While addressing the mentioned issues, the trial court also informed the litigants of the “policy considerations which [it believed] underlie this matter.”  The policy considerations, which purportedly involved a “serious, ongoing problem for us in the administration of justice,” were described by the court as follows:

. . . let me refine or frame this debate somewhat by saying that one of the persistent problems we have here in this court . . . is lienors, whether they be worker’s compensation or other such lienors, whether they be statutory or contractual lienors, who don’t participate in the litigation, who don’t contribute anything to the outcome, but who come in at the last moment and blow a settlement wide open because they don’t even provide the information; and they just say “Well you have to pay us and maybe we’ll tell you how much it is and maybe we won’t and maybe we’ll tell you when we feel like it and maybe you’ll have to drag it out of us. I’m not suggesting that that’s the conduct of the lienor here . . . .
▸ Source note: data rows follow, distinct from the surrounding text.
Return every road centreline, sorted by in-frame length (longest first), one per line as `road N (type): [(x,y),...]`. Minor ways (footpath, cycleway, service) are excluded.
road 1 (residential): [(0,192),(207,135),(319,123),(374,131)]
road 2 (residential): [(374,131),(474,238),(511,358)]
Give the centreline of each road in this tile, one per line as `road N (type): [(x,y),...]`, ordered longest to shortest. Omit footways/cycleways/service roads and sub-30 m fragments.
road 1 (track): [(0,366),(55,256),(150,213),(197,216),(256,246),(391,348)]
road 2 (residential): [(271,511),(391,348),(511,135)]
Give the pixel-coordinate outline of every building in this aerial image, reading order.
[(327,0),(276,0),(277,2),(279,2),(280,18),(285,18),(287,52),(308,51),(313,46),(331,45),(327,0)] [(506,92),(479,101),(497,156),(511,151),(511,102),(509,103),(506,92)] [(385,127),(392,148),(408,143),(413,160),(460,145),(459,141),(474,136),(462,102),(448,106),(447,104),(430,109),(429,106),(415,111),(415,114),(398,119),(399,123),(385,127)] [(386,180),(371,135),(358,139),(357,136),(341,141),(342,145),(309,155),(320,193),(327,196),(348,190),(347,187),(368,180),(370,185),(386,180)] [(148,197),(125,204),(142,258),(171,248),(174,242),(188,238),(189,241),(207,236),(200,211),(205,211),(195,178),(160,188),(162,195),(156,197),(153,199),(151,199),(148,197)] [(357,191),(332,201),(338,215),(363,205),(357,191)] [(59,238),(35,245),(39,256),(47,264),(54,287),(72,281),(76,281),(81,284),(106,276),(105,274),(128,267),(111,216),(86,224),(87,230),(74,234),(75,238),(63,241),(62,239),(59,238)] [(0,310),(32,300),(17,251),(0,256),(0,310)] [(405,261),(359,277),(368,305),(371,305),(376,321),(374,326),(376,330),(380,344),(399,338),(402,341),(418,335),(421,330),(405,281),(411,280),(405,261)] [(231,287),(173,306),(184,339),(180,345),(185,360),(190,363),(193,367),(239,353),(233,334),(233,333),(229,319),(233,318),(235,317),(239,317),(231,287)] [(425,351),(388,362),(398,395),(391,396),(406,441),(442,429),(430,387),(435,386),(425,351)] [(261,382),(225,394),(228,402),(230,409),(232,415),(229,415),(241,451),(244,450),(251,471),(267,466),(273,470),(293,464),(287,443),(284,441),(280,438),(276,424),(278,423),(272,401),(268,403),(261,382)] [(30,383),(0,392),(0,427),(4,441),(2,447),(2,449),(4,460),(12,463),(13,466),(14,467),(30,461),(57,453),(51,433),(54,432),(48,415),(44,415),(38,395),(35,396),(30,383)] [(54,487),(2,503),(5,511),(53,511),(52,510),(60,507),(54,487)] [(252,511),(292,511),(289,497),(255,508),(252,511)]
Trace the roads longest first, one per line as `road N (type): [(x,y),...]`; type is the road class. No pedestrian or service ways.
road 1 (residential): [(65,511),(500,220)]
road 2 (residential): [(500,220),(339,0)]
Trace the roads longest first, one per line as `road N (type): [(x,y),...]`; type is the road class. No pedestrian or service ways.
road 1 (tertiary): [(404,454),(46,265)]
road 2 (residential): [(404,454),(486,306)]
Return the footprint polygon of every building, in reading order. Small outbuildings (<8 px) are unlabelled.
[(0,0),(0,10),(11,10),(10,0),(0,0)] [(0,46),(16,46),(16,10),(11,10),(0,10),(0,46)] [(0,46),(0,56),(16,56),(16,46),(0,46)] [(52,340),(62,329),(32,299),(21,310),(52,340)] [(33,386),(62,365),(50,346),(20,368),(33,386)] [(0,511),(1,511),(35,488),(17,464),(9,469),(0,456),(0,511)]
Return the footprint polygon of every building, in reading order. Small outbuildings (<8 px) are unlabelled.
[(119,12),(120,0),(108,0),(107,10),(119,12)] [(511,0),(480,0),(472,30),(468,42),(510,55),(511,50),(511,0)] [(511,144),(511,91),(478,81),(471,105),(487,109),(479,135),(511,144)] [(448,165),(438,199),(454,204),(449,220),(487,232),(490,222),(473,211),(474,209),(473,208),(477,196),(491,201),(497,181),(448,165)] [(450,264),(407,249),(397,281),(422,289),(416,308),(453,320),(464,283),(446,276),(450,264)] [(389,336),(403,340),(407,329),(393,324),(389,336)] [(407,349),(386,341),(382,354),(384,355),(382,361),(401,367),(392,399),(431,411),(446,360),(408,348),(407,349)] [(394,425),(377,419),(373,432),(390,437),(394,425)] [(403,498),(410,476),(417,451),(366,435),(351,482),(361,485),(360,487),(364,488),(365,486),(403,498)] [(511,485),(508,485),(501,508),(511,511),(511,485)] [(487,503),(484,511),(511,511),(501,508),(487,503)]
So too did the trial court “suggest that [Cossey] be prepared to explain why [it] should not, at least on a quantum meruit basis . . . award up to a third of the amount of the lien as an attorney’s fee, together with the pro rata share of the expense.”   

2:

Stevens attached the written agreement, signed by legal counsel for Stevens and Cossey on or about May 23, 1995, to its response to the Motion to Reduce Lien.  Furthermore, the response was filed of record by March 12, 1999.  Thus, the circumstances surrounding the execution of the agreement satisfy the elements of Rule 11, and, therefore, the contract is enforceable.   Tex. R. Civ. P . 11 (requiring the agreement to be in writing, signed and filed with the papers as part of the record or made in open court and entered of record).

3:

Cossey initially represented to the court that no intervention had occurred, despite the fact that one containing a file-mark of February 21, 1995, appeared of record.  Furthermore, the document contains a certificate of service indicating that the instrument was served on counsel for Cossey on February 20, 1995.  Thus, it is clear that Stevens perfected its intervention approximately four years before Cossey represented to the court that no intervention had occurred.

4:

Because this issue was not preserved, no evidence appears of record establishing that Stevens paid $41.604.45 in medical expenses, as opposed to the $41,000 admitted to by Cossey.

5:

Though we do not address the point, we nevertheless note several things of import.  First, in its motion to reduce, Cossey “pray[ed] that the $41,604.45 be reduced by one-third for attorney’s fees .”  (Emphasis added).  Thus, his suggestion that the reduction was not for the purpose of securing attorney’s fees rings hollow.  Second, upon combining the foregoing prayer with the trial court’s comments described in the first footnote, one could suspect that Stevens’ contention was not without some factual basis.  But, again, we do not address it.